> Work request: Copy out the text of all the rows below word for word, leaving out the pictures.

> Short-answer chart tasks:
*** Begin section ***

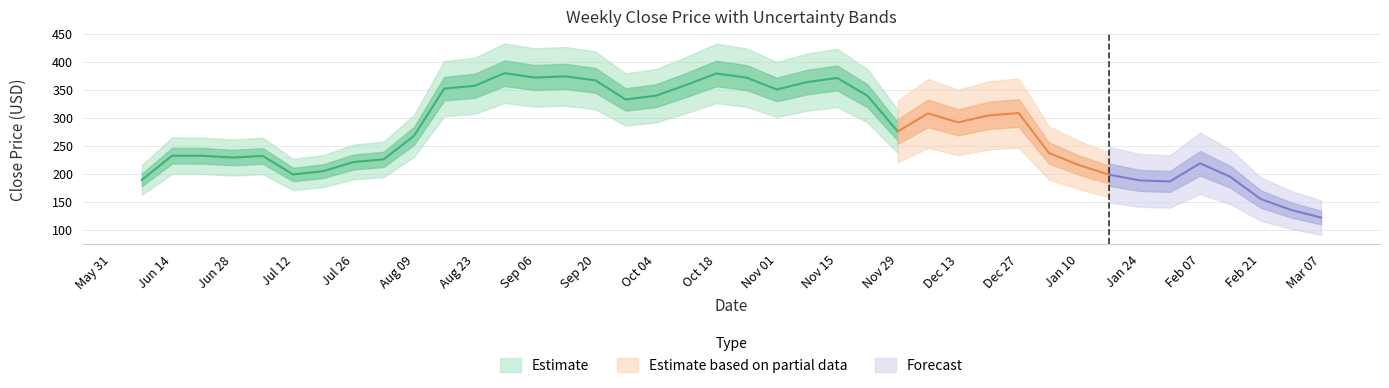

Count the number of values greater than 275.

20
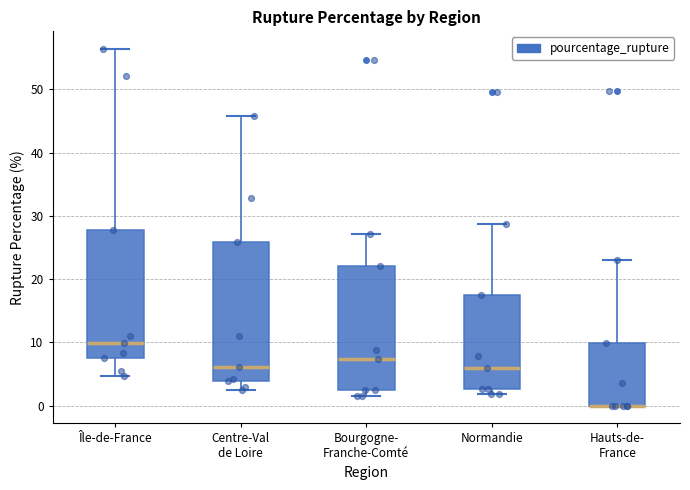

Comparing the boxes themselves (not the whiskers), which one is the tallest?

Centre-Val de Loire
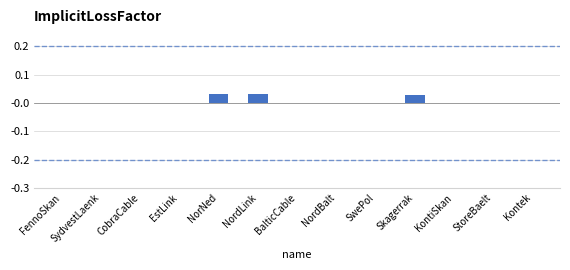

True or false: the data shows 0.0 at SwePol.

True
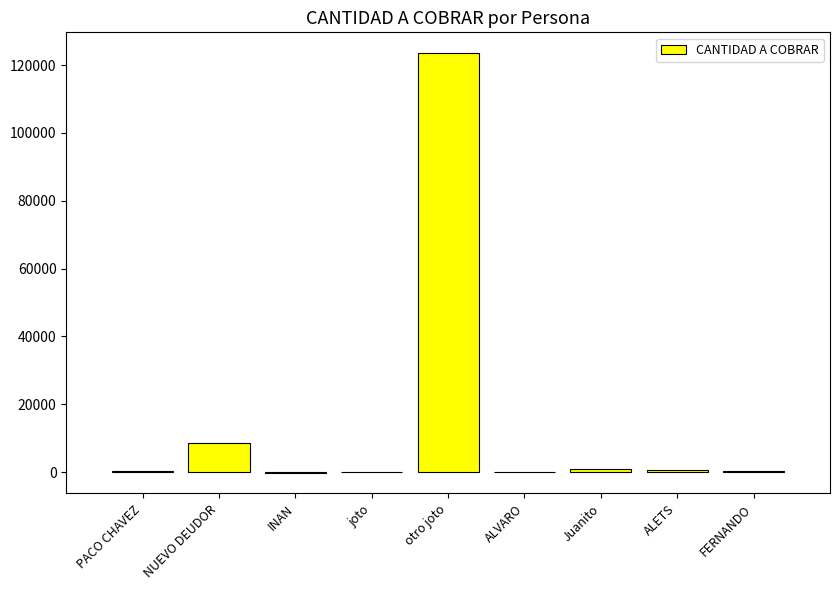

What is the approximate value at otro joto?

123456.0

*** End section ***

> Exercise solution:
Count the number of values greater than 275.

20

Comparing the boxes themselves (not the whiskers), which one is the tallest?

Centre-Val de Loire

True or false: the data shows 0.0 at SwePol.

True

What is the approximate value at otro joto?

123456.0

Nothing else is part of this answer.